I also have to mention that, even though it is not a blog, Ravelry is also a phenomenal place to visit.  If you haven't been...well, I'd say it's like Facebook for knitters, crocheters, weavers, and crafty folks, but without all that really annoying upgrade junk.

Brooklyn Tweed has patterns that just kill me, they're so beautiful, and so beautifully photographed.

A list of blogs to visit would not be complete without mentioning Wendy Knits.

And now for some local flavor....

My friend Wendy (not the aforementioned Wendy) has her own website:  ChickenStitch Creations.  She is one seriously talented woman!  Let me tell you that she has entered handknits into the State Fair and she WON

Another recent comment on the blog led me to a new blog I've been exploring:  Wool Durham.  Sara just finished a gorgeous Acer Cardigan that has me feeling the itch to cable myself one, too.  Check it out!

Also I visited the mysterious PfeifferGrad's website:  House Of Tater.  She's mysterious because I couldn't squeeze her first name out of her blogger profile (d'oh!).  At first glance she mentioned a fiber hangover, so you know she's one of us!

 And a last one (for now) would have to be Connie Chang Chinchio's website. I always fall hard for her designs, even if I don't always finish them (ahem...cardigan..cough cough).

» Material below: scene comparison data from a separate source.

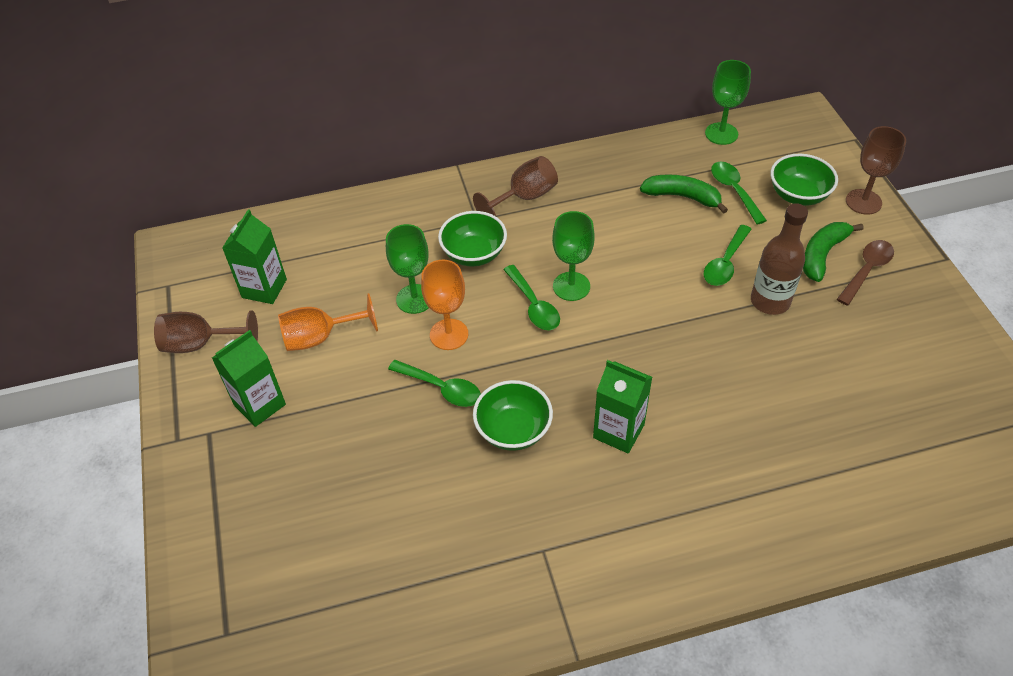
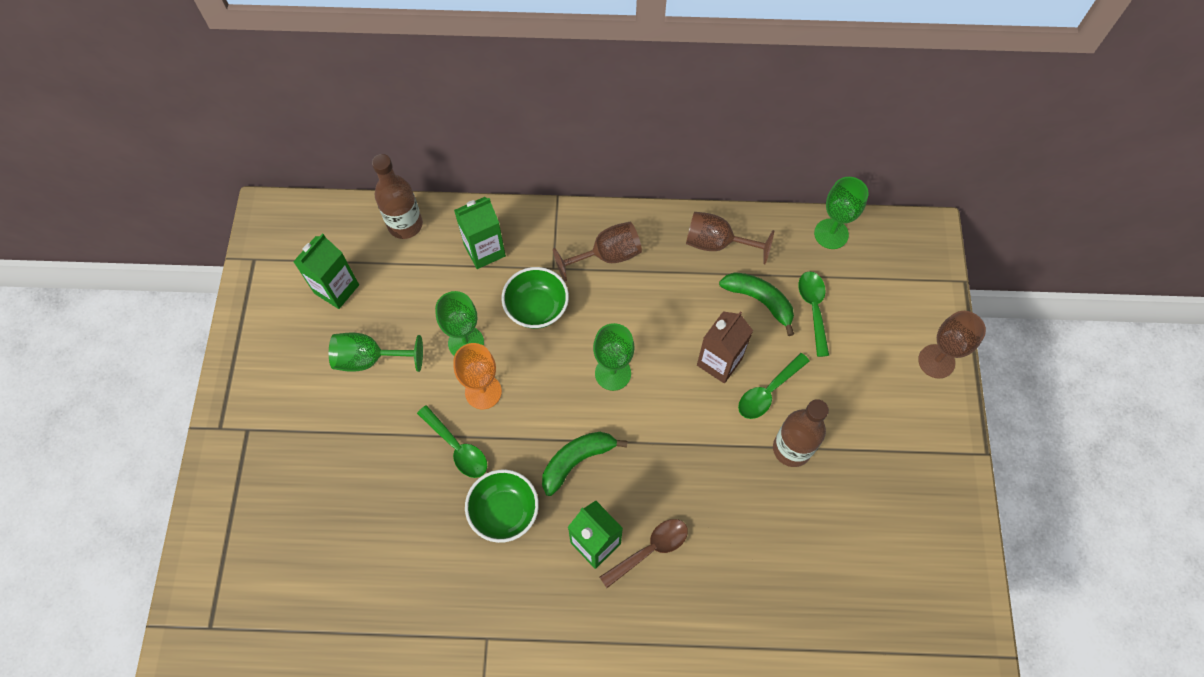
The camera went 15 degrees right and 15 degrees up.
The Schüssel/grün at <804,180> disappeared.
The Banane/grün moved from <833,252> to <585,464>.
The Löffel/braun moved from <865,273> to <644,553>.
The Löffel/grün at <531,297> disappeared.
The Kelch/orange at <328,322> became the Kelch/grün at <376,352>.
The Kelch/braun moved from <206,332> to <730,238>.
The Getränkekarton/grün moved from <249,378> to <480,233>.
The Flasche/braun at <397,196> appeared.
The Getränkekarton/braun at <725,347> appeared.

That being said, I have to tell you that the cardigan appears to be getting very irate at me.  It has been two weeks since I've knit a stitch on it, and I think something is going to have to be done, if I want to not be smothered in my sleep.  Look at this craziness:

The dang thing's GOT A SHIV.  It has its nasty little knitted sleeves wrapped around a frackin' weapon!  Send help!

I can't tell if it's aiming for me or the Malabrigo.  Help.

PS:  In an epic blogger fail, I forgot to mention another very cool, local blogger.  Ms. Nik of the comments also has a beautiful blog:  Nik's Knits.  You must go see it, it's very pretty and lots of great projects!